In Bezug auf Biogas mahnt sie zur Vorsicht: Der Anbau von Energiepflanzen in großem Maßstab habe bekanntlich problematische ökologische Folgen, die die Grünen in der Vergangenheit unterschätzt hätten. Fossiles Gas komme ohnehin nicht in Frage, deshalb sei die Entscheidung für den E-Bus klar. Bis der Wechsel abgeschlossen sei, müssten aber alle Dieselbusse mit Katalysatoren auf die Euro-6-Norm gebracht werden.
Da ist sie sich mit ihren KritikerInnen einig – und der Sprecher der Verkehrsverwaltung, Matthias Tang, bestätigt gegenüber der taz, dass mit der BVG vereinbart sei, alle Dieselbusse bis Ende des Jahres mit entsprechenden Filtern auszurüsten.

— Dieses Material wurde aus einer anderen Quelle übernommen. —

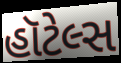
હૉટેલ્સ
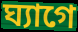
ঘ্যাগে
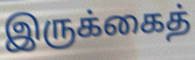
இருக்கைத்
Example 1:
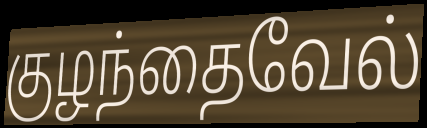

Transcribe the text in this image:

குழந்தைவேல்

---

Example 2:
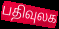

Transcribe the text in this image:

பதிவுலக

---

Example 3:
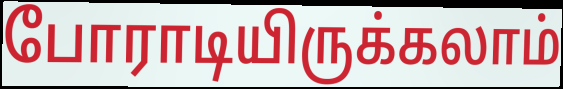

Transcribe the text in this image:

போராடியிருக்கலாம்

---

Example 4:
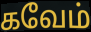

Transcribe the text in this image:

கவேம்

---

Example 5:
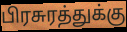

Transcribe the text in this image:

பிரசுரத்துக்கு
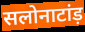
सलोनाटांड़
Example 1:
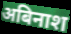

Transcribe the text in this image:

अबिनाश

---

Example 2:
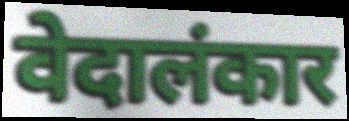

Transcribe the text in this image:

वेदालंकार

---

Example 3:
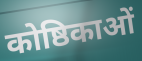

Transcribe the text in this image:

कोष्ठिकाओं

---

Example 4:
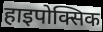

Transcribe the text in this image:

हाइपोक्सिक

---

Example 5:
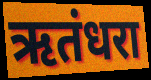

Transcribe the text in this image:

ऋतंधरा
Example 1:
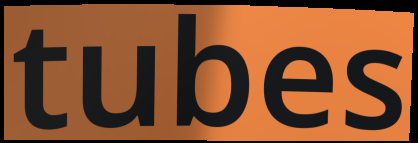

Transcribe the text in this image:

tubes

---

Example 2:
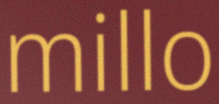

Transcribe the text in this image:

millo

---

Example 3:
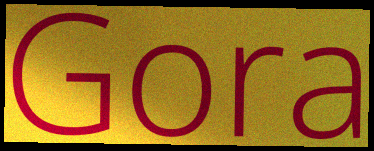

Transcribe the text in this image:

Gora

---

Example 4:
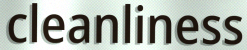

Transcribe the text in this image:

cleanliness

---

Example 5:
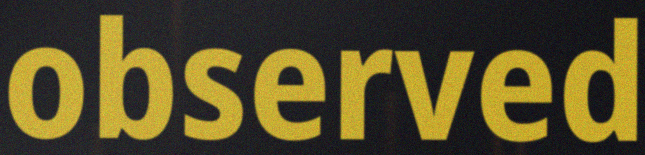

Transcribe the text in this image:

observed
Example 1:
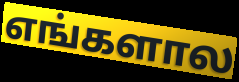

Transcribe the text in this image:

எங்களால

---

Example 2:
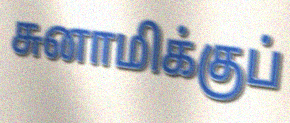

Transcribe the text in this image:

சுனாமிக்குப்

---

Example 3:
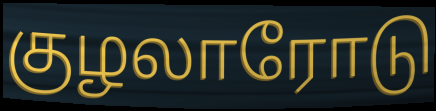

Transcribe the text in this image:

குழலாரோடு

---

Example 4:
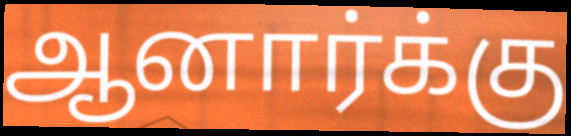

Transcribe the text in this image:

ஆனார்க்கு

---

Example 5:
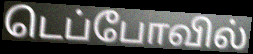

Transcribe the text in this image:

டெப்போவில்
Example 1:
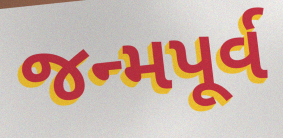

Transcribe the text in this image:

જન્મપૂર્વ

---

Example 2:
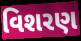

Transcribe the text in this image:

વિશરણ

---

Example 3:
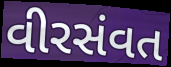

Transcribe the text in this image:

વીરસંવત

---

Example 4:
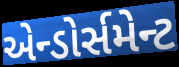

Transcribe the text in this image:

એન્ડોર્સમેન્ટ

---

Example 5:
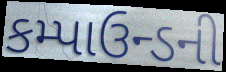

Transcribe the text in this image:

કમ્પાઉન્ડની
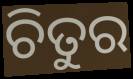
ଚିତୁର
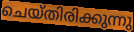
ചെയ്തിരിക്കുന്നു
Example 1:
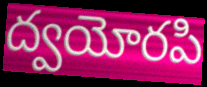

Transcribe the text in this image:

ద్వయోరపి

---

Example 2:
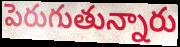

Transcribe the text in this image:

పెరుగుతున్నారు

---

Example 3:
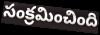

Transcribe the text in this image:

సంక్రమించింది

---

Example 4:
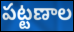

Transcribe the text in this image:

పట్టణాల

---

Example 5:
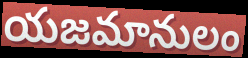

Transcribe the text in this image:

యజమానులం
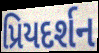
પ્રિયદર્શન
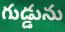
గుడ్డును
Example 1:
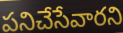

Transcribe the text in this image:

పనిచేసేవారని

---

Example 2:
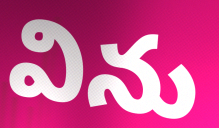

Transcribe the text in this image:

విను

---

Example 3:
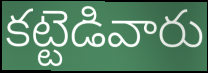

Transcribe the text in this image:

కట్టెడివారు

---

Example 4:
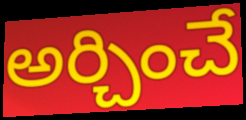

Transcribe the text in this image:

అర్చించే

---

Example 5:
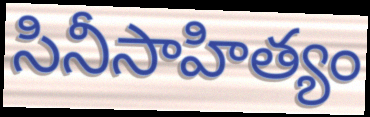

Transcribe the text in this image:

సినీసాహిత్యం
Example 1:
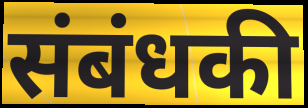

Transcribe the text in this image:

संबंधकी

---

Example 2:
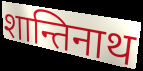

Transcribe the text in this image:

शान्तिनाथ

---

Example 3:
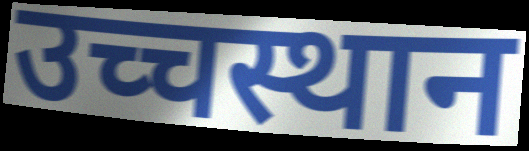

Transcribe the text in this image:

उच्चस्थान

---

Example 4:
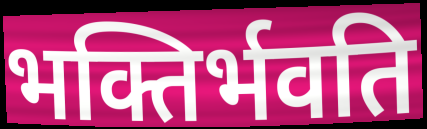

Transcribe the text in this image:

भक्तिर्भवति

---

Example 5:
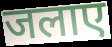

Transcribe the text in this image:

जलाए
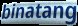
binatang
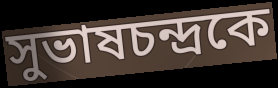
সুভাষচন্দ্রকে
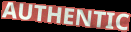
AUTHENTIC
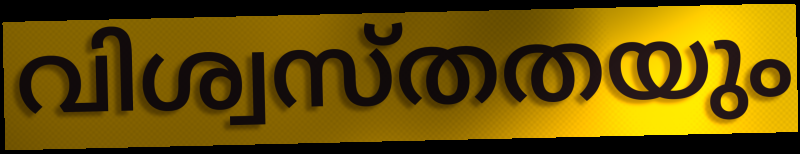
വിശ്വസ്തതയും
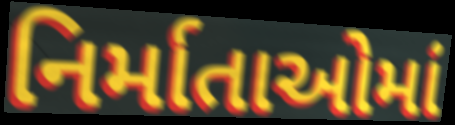
નિર્માતાઓમાં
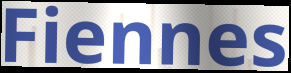
Fiennes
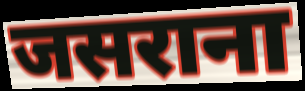
जसराना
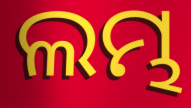
ଲମ୍ଭ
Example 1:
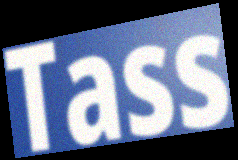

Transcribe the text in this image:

Tass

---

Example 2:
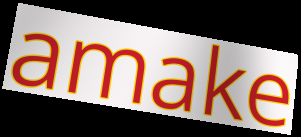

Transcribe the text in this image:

amake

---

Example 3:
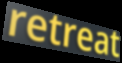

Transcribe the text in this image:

retreat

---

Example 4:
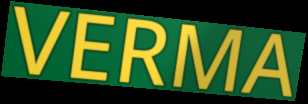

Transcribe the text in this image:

VERMA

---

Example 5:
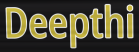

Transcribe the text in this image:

Deepthi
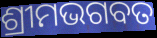
ଶ୍ରୀମଭଗବତ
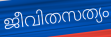
ജീവിതസത്യം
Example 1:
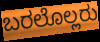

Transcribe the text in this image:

ಬರಲೊಲ್ಲರು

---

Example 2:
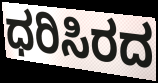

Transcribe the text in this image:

ಧರಿಸಿರದ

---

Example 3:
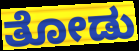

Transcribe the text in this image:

ತೋಡು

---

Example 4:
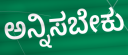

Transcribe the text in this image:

ಅನ್ನಿಸಬೇಕು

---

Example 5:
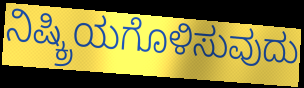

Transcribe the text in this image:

ನಿಷ್ಕ್ರಿಯಗೊಳಿಸುವುದು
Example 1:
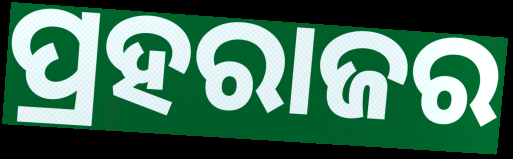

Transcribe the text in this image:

ପ୍ରହରାଜର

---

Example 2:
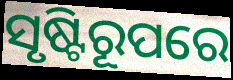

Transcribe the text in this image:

ସୃଷ୍ଟିରୂପରେ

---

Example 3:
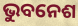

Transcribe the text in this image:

ଭୁବନେଶ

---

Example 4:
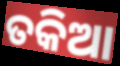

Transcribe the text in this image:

ତକିଆ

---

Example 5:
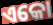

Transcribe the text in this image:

ଏକୋ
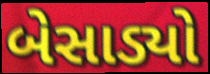
બેસાડ્યો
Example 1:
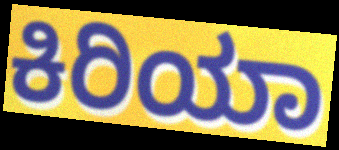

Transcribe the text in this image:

ಕಿರಿಯಾ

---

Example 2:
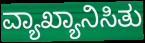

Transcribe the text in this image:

ವ್ಯಾಖ್ಯಾನಿಸಿತು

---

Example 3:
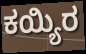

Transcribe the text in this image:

ಕಯ್ಯಿರ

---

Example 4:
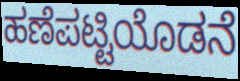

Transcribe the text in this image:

ಹಣೆಪಟ್ಟಿಯೊಡನೆ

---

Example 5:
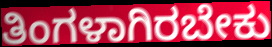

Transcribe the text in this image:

ತಿಂಗಳಾಗಿರಬೇಕು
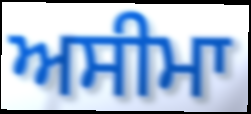
ਅਸੀਮਾ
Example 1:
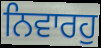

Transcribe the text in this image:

ਨਿਵਾਰਹੁ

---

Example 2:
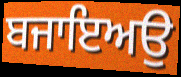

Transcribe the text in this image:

ਬਜਾਇਅਉ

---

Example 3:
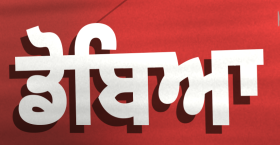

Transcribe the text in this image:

ਡੋਬਿਆ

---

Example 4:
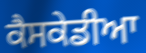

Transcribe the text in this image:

ਕੈਸਕੇਡੀਆ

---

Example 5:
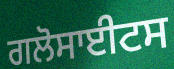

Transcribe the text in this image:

ਗਲੋਸਾਈਟਸ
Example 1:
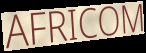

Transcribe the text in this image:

AFRICOM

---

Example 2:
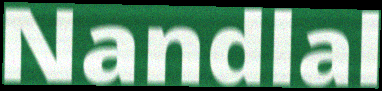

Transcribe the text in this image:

Nandlal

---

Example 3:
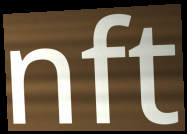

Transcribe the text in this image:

nft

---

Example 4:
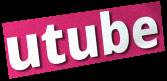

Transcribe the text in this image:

utube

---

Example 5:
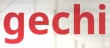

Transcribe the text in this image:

gechi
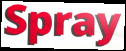
Spray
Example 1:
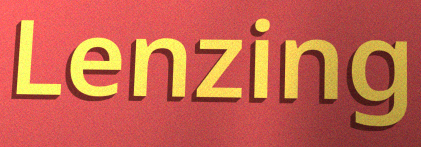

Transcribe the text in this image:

Lenzing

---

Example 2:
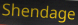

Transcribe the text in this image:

Shendage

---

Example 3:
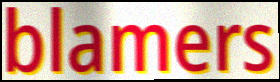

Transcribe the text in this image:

blamers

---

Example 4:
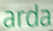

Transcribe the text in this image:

arda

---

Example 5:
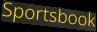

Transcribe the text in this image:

Sportsbook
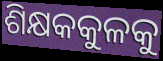
ଶିକ୍ଷକକୁଳକୁ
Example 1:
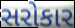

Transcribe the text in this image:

સરોકાર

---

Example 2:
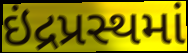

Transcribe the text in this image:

ઇંદ્રપ્રસ્થમાં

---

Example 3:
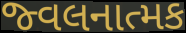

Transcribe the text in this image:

જ્વલનાત્મક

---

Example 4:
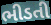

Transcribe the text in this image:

ભીડતી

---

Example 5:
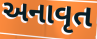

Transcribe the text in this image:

અનાવૃત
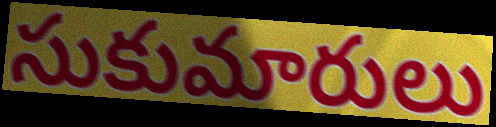
సుకుమారులు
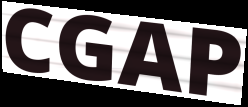
CGAP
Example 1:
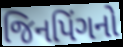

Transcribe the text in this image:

જિનપિંગનો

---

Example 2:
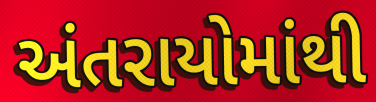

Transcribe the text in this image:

અંતરાયોમાંથી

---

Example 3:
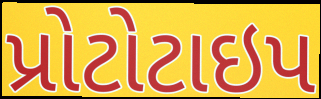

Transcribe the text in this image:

પ્રોટોટાઇપ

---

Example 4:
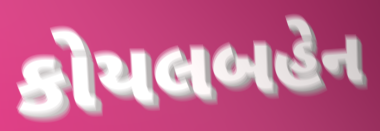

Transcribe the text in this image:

કોયલબહેન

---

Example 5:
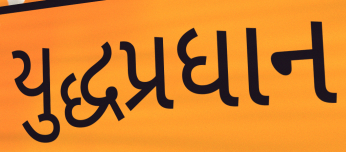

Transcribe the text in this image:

યુદ્ધપ્રધાન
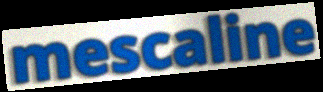
mescaline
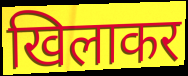
खिलाकर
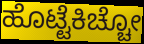
ಹೊಟ್ಟೆಕಿಚ್ಚೋ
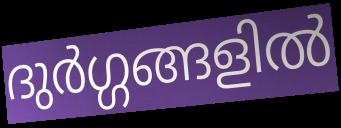
ദുർഗ്ഗങ്ങളിൽ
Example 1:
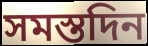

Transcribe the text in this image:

সমস্তদিন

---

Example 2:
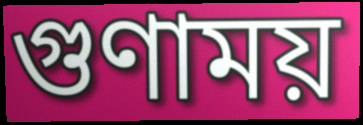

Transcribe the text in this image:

গুণাময়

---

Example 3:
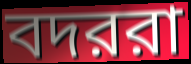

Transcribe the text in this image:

বদররা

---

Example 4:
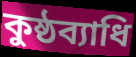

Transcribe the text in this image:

কুষ্ঠব্যাধি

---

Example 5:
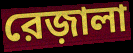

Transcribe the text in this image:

রেজ়ালা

In der Frage „Strom oder Gas?“ hat man sich im Hause Günther aber festgelegt: „Statt übergangsweise Gasbusse anzuschaffen und in den Werkstätten und Betriebshöfen eine neue Infrastruktur für Betrieb und Wartung von gasbetriebenen Bussen aufzubauen, ist es sinnvoller, schon heute in Elektrobusse und die dafür notwendige Infrastruktur zu investieren“, so Tang zur taz. Wenn man die Klimaziele von Paris erreichen wolle, „müssen jetzt die Weichen richtig gestellt werden“.